Luma Nutrition eliminates 4-week financial blindspot and scales with Finaloop
Luma Nutrition's generalist bookkeepers lacked ecommerce expertise, frequently miscategorizing expenses and forcing the founder to make corrections himself. Monthly reconciliations took 2-4 weeks, leaving the team with outdated financial data and standard reports that provided no actionable insight.
Multiple generalist bookkeepers were tried and each failed to grasp ecommerce-specific requirements such as inventory handling and accrual accounting, causing the founder to spend time correcting their errors and leaving him unsure how much time was actually saved.
Switching to Finaloop eliminated the multi-week wait for reconciled financial data, giving the team real-time access to accurate P&L statements and a profitability dashboard.
AI-driven categorization removed the need to manually correct transactions, and better visibility into advertising spend helped Luma stay within budget.
Frequently asked questions
What did this team achieve with this AI workflow?
Switching to Finaloop eliminated the multi-week wait for reconciled financial data, giving the team real-time access to accurate P&L statements and a profitability dashboard.
What tools did this team use?
Finaloop.
What results were reported?
monthly reconciliation time (before Finaloop): 2-4 weeks; Financial data wait: eliminated the wait entirely; Manual transaction corrections: eliminated manual corrections (source-reported, not independently verified).
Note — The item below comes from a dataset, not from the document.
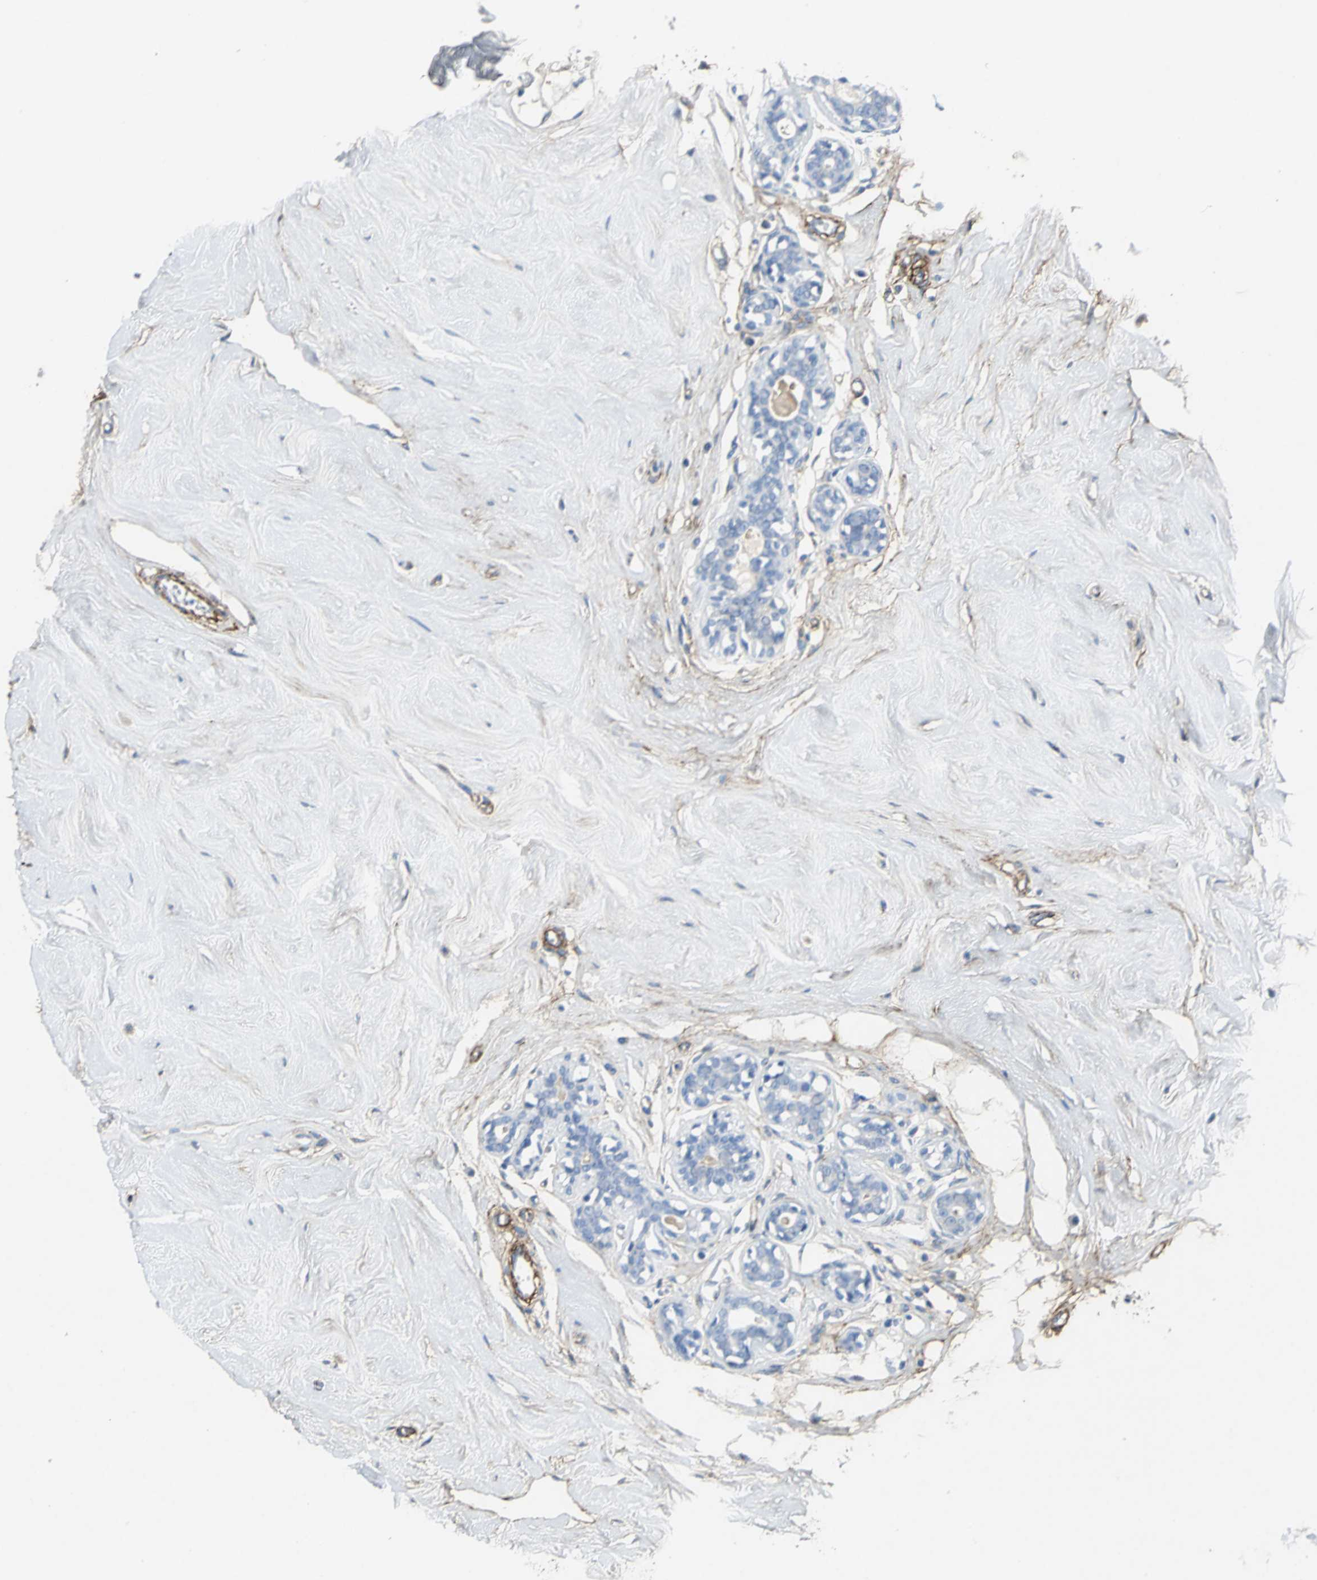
{"staining": {"intensity": "weak", "quantity": "25%-75%", "location": "cytoplasmic/membranous"}, "tissue": "breast", "cell_type": "Adipocytes", "image_type": "normal", "snomed": [{"axis": "morphology", "description": "Normal tissue, NOS"}, {"axis": "topography", "description": "Breast"}], "caption": "Protein staining by immunohistochemistry shows weak cytoplasmic/membranous staining in about 25%-75% of adipocytes in benign breast.", "gene": "EFNB3", "patient": {"sex": "female", "age": 23}}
What failed first in this deployment?
Multiple generalist bookkeepers were tried and each failed to grasp ecommerce-specific requirements such as inventory handling and accrual accounting, causing the founder to spend time correcting their errors and leav…
How is this finance ops AI workflow structured?
Automated data collection → AI-driven categorization → Real-time P&L access → Profitability dashboard review.